Rolling Tomatoes: A Commuter's Guide to Indian Roads

Long ago, our brightest minds figured out Earth's escape velocity. It’s so simple, that even an 8th grader could probably calculate Mars’s escape velocity by now. But will we ever, and I mean ever, discover the escape velocity needed to break free from a pothole on an Indian road? Because let's face it, that’s the real scientific breakthrough we’re all waiting for.

Whether you're on a scenic country road, or a state-of-the-art expressway, one thing is certain—somewhere along the way, a pothole is lying in wait, eager to swallow you and your vehicle whole. Christopher Nolan may have directed "Interstellar," but we’ve been living it all along! Our very own Tesseract appears every 100 meters, with your car as the unfortunate time-traveller.

Our modern AI is trained on tons of data, but what should we be trained on? Probably “India is not for beginners” memes.
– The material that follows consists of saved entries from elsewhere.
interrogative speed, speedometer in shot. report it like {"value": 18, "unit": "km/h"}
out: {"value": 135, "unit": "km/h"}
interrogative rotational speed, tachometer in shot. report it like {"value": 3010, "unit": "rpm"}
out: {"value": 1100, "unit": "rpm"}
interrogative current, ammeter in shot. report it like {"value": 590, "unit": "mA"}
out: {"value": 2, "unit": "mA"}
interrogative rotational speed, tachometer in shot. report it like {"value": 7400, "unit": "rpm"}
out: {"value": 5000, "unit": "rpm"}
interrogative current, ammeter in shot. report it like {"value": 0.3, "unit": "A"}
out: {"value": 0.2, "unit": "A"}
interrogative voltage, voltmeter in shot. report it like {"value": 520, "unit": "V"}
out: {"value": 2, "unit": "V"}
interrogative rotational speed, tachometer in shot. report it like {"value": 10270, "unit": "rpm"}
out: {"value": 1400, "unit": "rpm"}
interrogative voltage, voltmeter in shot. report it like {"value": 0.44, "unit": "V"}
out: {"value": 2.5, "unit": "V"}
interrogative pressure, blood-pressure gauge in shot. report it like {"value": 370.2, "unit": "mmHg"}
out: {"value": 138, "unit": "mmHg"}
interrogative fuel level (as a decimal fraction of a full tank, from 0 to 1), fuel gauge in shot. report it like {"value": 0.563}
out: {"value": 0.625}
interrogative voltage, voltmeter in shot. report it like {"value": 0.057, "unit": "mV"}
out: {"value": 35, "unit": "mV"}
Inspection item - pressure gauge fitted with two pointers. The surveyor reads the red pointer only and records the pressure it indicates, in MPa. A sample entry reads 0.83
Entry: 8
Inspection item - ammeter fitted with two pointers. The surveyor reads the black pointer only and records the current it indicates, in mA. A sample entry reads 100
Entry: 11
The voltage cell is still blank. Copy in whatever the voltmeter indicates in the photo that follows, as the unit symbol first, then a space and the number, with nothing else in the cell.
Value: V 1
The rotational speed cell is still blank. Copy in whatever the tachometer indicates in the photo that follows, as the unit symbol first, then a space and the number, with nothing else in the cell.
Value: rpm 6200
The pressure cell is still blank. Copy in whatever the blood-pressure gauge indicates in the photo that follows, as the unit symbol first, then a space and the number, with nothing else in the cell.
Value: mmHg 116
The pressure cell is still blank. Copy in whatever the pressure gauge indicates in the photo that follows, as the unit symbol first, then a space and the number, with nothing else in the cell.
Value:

Honestly, driving here feels like a survival game—you don’t need racing lessons; you need pothole-dodging skills!

As someone who loves binge-watching TV shows, I used to look forward to the "winter is coming" season. But as a taxpayer and daily commuter, the season I fear the most is the rainy season. Forget monsters and dragons—my real enemy is the monsoon. Even our $2 billion Navi Mumbai highway didn’t last through one rainy season. So what hope do our regular roads have?.




Honestly, if I ever felt the need for a sticker on my bike, I wouldn’t go for anything flashy. I’d opt for a tomato with the slogan: "Rolling Tomatoes." Because at this point, between the potholes and the rains, that’s pretty much what my commute has turned into—a bumpy, squishy, unavoidable mess.